With uncertainty being the ultimate nemesis of investment, it is no wonder that investors are scrambling to quickly make sense of this novel COVID landscape.
In the Australian property space, it would seem that the prognosis is polarised. On the one hand, we have some banks projecting up to 30% losses while other experts are singing the tune of a ‘once in a hundred years’ opportunity.’
If we turn to the past to make sense of the future, it is difficult to dismiss the fact that the crisis has bought with it the greatest fall in GDP since the Great Depression.
Professor Peter Phibbs of The University of Sydney is skeptical of a quick bounce back.
“We are talking about the biggest drop in national GDP since the Great Depression. That wasn’t a great decade for property. If we do get a vaccine in 2021 things will improve but that’s not a certainty. We are also looking at zero international tourism until this happens.”
Presently, the two levers that have driven the Australian property market over the last ten years, being strong population growth and declining interest rates are now missing.
“Interest rates because we are at the bottom of the cycle and population growth because of COVID-19 lockdowns. According to the Government, net international migration for the next financial year is forecast to shrink by 85%,” he said.
While Government intervention may help stimulate activity, the Professor suggests that challenging economic circumstances will likely hold back investors.
“For real estate agents, their best option might be to hope that State Governments get rid of stamp duty to increase the rate of transactions. But with muted price increases and tenants experiencing difficult economic circumstances and the current stretched yields, investors will be hard to find.”
As we progress through the pandemic and out the other side, we can count on the past few months having a lasting imprint on the way we work and live.
According to Dr. Maria Belen Yanotti, Lecturer in Economics, from The University of Tasmania, the dramatic increase in the number of Australians working remotely from home will likely continue. This will in turn, impact the housing market.
“In the recovery phase, we could potentially observe greater geographic diversification and less city concentration. Residents may begin to place greater importance on liveability, space and lifestyle. This will probably help several property markets (both city and regional),” she said.

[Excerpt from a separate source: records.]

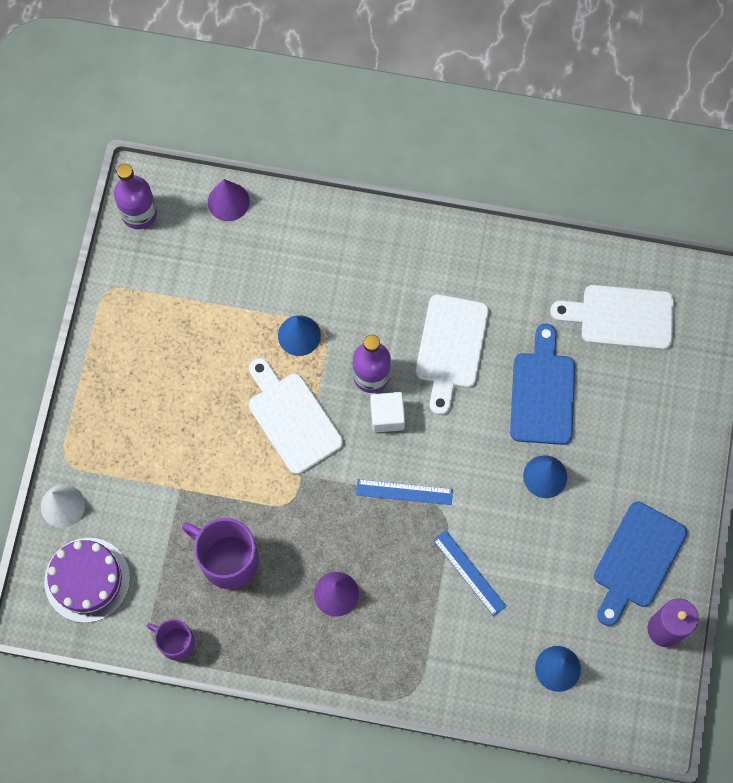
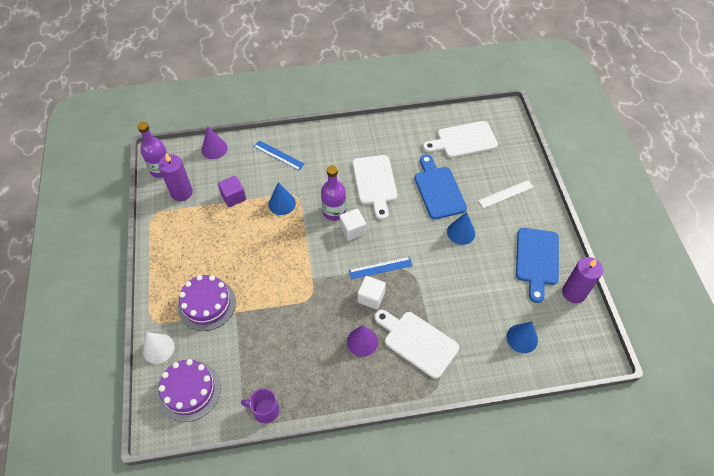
camera: 20 degrees left, 15 degrees down
(144, 462) = (207, 304): none -> purple cake
(158, 265) = (181, 192): none -> purple candle
(228, 559) = (282, 344): purple mug -> none
(232, 299) = (233, 197): none -> purple cube
(292, 418) = (294, 249): white cutting board -> white cutting board (417, 342)
(373, 533) = (371, 297): none -> white cube
(469, 573) = (441, 301): blue ruler -> blue ruler (278, 155)
(643, 435) = (505, 194): none -> white ruler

In our recent white paper; COVID-19 vs Property, we surveyed a group of 146 property experts to find out how they think the virus will likely impact Australian property. Identifying as university academics, industry body heads and real estate agents, most of the respondents indicated that they believe the greatest impact of the virus will be felt within three to 12 months with locations reliant on holiday and short term rentals set to take the biggest hit.
Interestingly, a number even suggested that by this time next year, prices could be higher than they are at present.
No doubt opportunities will arise and there will be a silver lining to the COVID-19 crisis from an investors’ perspective. In any challenging macro-environment there are always individual market opportunities.
The pandemic and subsequent uncertainty surrounding it has re-emphasised the importance of investing in property that is underpinned by diverse fundamentals.
Diversity in terms of tenure of property ownership, categories of property in the area, types of population reliance, low supply and varied employment are all crucial factors that help mitigate downside risk.
By contrast, ‘one industry towns’ will always be highly susceptible to market fluctuations. In the current climate, we have observed tourist suburbs with a high concentration of Airbnb property become the Gladstone equivalent of the coronavirus shutdown.
The Yarra Valley hub and other holiday hot spots have faced extreme rental losses, with the Victorian suburb of Healesville demonstrating a 40% reduction in median asking rents in recent weeks.
Where to now?
Just for now, we are resisting buying the dip.
Professionally we are advising our network to watch, wait, and gather more information before launching back into property investment in a wholesale fashion.
Without a doubt, doing your due diligence is now more important than ever before.